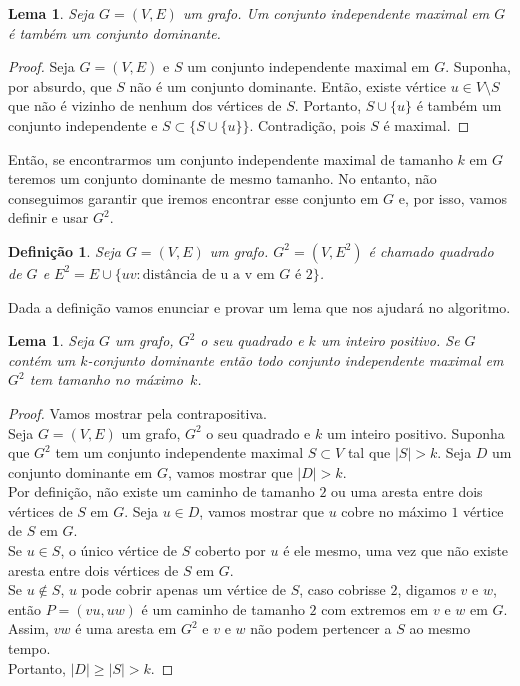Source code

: \documentclass[12pt]{article}
\newtheorem{lemma}[theorem]{Lema}
\newtheorem{definition}[theorem]{Definição}
\begin{document}
\begin{lemma}\label{lemma:2.8}
    Seja $G = (V,E)$ um grafo. Um conjunto independente maximal em $G$ é também um conjunto dominante.
\end{lemma}
\begin{proof}
    Seja $G = (V,E)$ e $S$ um conjunto independente maximal em $G$. Suponha, por absurdo, que $S$ não é um conjunto dominante. Então, existe vértice $u \in V \setminus S$ que não é vizinho de nenhum dos vértices de $S$. Portanto, $S \cup \{u\}$ é também um conjunto independente e $S \subset \{S \cup \{u\}\}$. Contradição, pois $S$ é maximal.
\end{proof}
Então, se encontrarmos um conjunto independente maximal de tamanho $k$ em $G$ teremos um conjunto dominante de mesmo tamanho. No entanto, não conseguimos garantir que iremos encontrar esse conjunto em $G$ e, por isso, vamos definir e usar $G^2$.
\begin{definition}
    Seja $G= (V,E)$ um grafo. $G^2 = (V,E^2)$ é chamado \emph{quadrado} de $G$ e $E^2 = E \cup \{uv: \text{distância de u a v em $G$ é $2$}\}$.
\end{definition}
Dada a definição vamos enunciar e provar um lema que nos ajudará no algoritmo.
\begin{lemma}\label{lemma:2.10}
    Seja $G$ um grafo, $G^2$ o seu quadrado e $k$ um inteiro positivo. Se $G$ contém um $k$-conjunto dominante então todo conjunto independente maximal em $G^2$ tem tamanho no máximo~$k$.
\end{lemma}
\begin{proof}
    Vamos mostrar pela contrapositiva.\\
    Seja $G = (V,E)$ um grafo, $G^2$ o seu quadrado e $k$ um inteiro positivo. Suponha que $G^2$ tem um conjunto independente maximal $S \subset V$ tal que $|S| > k$. Seja $D$ um conjunto dominante em $G$, vamos mostrar que $|D| > k$. \\
    Por definição, não existe um caminho de tamanho $2$ ou uma aresta entre dois vértices de $S$ em $G$. Seja $u \in D$, vamos mostrar que $u$ cobre no máximo $1$ vértice de $S$ em $G$. \\
    Se $u \in S$, o único vértice de $S$ coberto por $u$ é ele mesmo, uma vez que não existe aresta entre dois vértices de $S$ em $G$. \\
    Se $u \not \in S$, $u$ pode cobrir apenas um vértice de $S$, caso cobrisse $2$, digamos $v$ e $w$, então $P = (vu,uw)$ é um caminho de tamanho $2$ com extremos em $v$ e $w$ em $G$. Assim, $vw$ é uma aresta em $G^2$ e $v$ e $w$ não podem pertencer a $S$ ao mesmo tempo. \\
    Portanto, $|D| \geq |S| > k$.
\end{proof}
\end{document}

### To do
Could you retype every line above exactly as it appears, skipping the pictures?

### Solved exercise
Source code

: \documentclass[12pt]{article}
\newtheorem{lemma}[theorem]{Lema}
\newtheorem{definition}[theorem]{Definição}
\begin{document}
\begin{lemma}\label{lemma:2.8}
    Seja $G = (V,E)$ um grafo. Um conjunto independente maximal em $G$ é também um conjunto dominante.
\end{lemma}
\begin{proof}
    Seja $G = (V,E)$ e $S$ um conjunto independente maximal em $G$. Suponha, por absurdo, que $S$ não é um conjunto dominante. Então, existe vértice $u \in V \setminus S$ que não é vizinho de nenhum dos vértices de $S$. Portanto, $S \cup \{u\}$ é também um conjunto independente e $S \subset \{S \cup \{u\}\}$. Contradição, pois $S$ é maximal.
\end{proof}
Então, se encontrarmos um conjunto independente maximal de tamanho $k$ em $G$ teremos um conjunto dominante de mesmo tamanho. No entanto, não conseguimos garantir que iremos encontrar esse conjunto em $G$ e, por isso, vamos definir e usar $G^2$.
\begin{definition}
    Seja $G= (V,E)$ um grafo. $G^2 = (V,E^2)$ é chamado \emph{quadrado} de $G$ e $E^2 = E \cup \{uv: \text{distância de u a v em $G$ é $2$}\}$.
\end{definition}
Dada a definição vamos enunciar e provar um lema que nos ajudará no algoritmo.
\begin{lemma}\label{lemma:2.10}
    Seja $G$ um grafo, $G^2$ o seu quadrado e $k$ um inteiro positivo. Se $G$ contém um $k$-conjunto dominante então todo conjunto independente maximal em $G^2$ tem tamanho no máximo~$k$.
\end{lemma}
\begin{proof}
    Vamos mostrar pela contrapositiva.\\
    Seja $G = (V,E)$ um grafo, $G^2$ o seu quadrado e $k$ um inteiro positivo. Suponha que $G^2$ tem um conjunto independente maximal $S \subset V$ tal que $|S| > k$. Seja $D$ um conjunto dominante em $G$, vamos mostrar que $|D| > k$. \\
    Por definição, não existe um caminho de tamanho $2$ ou uma aresta entre dois vértices de $S$ em $G$. Seja $u \in D$, vamos mostrar que $u$ cobre no máximo $1$ vértice de $S$ em $G$. \\
    Se $u \in S$, o único vértice de $S$ coberto por $u$ é ele mesmo, uma vez que não existe aresta entre dois vértices de $S$ em $G$. \\
    Se $u \not \in S$, $u$ pode cobrir apenas um vértice de $S$, caso cobrisse $2$, digamos $v$ e $w$, então $P = (vu,uw)$ é um caminho de tamanho $2$ com extremos em $v$ e $w$ em $G$. Assim, $vw$ é uma aresta em $G^2$ e $v$ e $w$ não podem pertencer a $S$ ao mesmo tempo. \\
    Portanto, $|D| \geq |S| > k$.
\end{proof}
\end{document}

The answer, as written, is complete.